___ PROVIDED MATERIAL
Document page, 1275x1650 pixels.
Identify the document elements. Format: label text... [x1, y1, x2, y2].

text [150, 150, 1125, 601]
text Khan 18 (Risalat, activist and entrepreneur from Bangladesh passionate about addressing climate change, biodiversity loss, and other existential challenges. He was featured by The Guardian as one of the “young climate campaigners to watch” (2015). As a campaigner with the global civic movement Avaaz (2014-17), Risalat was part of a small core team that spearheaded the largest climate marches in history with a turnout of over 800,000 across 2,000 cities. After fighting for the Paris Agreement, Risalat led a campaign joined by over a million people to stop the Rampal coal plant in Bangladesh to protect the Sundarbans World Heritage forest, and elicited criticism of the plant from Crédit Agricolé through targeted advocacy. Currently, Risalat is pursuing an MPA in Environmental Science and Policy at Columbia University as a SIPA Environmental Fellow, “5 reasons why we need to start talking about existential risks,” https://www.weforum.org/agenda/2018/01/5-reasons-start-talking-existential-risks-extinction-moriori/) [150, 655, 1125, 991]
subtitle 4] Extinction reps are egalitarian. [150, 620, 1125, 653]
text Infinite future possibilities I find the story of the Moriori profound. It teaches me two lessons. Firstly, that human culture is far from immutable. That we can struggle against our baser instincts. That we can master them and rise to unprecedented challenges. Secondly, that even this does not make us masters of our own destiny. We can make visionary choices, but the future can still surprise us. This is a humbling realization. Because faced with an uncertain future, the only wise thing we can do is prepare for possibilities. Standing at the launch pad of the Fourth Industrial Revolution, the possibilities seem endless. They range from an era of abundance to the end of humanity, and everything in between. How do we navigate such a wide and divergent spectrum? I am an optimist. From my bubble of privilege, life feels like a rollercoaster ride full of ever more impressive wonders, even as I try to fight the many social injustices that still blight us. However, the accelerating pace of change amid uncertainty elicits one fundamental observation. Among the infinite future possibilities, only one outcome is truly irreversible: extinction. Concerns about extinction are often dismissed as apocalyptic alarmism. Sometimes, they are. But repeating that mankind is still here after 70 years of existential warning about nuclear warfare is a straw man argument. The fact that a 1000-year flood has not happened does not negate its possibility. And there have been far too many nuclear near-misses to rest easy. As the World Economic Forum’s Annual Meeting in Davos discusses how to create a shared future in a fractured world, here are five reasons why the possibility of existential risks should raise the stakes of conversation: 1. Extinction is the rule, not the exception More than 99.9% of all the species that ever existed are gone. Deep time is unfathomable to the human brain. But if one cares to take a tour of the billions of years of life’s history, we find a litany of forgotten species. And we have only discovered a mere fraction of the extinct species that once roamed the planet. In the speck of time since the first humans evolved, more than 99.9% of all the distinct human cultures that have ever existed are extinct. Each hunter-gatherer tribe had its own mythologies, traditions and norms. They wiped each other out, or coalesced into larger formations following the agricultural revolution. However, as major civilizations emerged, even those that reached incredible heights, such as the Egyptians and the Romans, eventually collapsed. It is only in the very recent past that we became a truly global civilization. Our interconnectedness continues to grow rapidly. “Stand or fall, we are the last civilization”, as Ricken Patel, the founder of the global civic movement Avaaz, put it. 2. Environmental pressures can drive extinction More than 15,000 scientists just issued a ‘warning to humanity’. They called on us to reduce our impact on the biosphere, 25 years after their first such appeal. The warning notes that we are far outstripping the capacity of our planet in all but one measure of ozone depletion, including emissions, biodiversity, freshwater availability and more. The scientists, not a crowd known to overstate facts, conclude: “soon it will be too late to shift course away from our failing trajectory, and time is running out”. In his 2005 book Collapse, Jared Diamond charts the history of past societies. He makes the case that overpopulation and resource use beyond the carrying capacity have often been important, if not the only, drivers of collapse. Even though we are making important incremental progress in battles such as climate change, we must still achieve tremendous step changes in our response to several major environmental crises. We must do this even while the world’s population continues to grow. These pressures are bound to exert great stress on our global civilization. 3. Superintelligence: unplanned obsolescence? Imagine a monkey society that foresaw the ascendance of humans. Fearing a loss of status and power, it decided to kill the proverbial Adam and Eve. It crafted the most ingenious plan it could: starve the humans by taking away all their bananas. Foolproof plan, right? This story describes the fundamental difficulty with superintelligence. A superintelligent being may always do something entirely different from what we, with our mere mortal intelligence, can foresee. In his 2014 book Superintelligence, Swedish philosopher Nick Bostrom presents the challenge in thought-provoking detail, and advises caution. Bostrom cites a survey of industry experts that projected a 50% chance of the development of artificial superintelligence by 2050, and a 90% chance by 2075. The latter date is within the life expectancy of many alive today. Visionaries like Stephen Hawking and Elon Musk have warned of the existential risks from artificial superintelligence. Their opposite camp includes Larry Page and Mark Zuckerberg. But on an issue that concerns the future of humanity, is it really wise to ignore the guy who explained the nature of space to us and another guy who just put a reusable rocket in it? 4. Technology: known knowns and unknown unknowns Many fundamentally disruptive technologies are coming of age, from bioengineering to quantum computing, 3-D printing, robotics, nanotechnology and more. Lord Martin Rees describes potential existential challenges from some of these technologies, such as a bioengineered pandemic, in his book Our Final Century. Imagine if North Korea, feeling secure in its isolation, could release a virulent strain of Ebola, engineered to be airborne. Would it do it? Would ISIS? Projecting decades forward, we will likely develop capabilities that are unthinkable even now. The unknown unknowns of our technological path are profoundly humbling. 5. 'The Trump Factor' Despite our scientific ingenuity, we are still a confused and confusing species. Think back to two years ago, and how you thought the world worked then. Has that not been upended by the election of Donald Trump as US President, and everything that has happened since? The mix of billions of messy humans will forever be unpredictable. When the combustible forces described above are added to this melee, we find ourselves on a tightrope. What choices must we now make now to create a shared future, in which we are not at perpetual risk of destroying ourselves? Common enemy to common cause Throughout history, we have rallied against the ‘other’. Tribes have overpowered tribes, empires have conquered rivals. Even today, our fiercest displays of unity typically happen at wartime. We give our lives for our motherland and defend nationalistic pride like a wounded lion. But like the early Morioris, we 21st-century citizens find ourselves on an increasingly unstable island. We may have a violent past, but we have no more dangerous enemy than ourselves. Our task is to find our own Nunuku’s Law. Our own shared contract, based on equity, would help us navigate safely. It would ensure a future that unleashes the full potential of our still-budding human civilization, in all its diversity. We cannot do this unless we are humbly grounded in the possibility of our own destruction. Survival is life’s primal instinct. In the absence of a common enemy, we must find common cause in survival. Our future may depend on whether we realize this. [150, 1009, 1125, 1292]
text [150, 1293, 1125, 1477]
______
WHAT YOU NEED TO DO: Above are the records; please copy exactly their first line and each line after it through the line containing "Identify the document", and no line after that.

TASK RESPONSE:
Document page, 1275x1650 pixels.
Identify the document elements. Format: label text... [x1, y1, x2, y2].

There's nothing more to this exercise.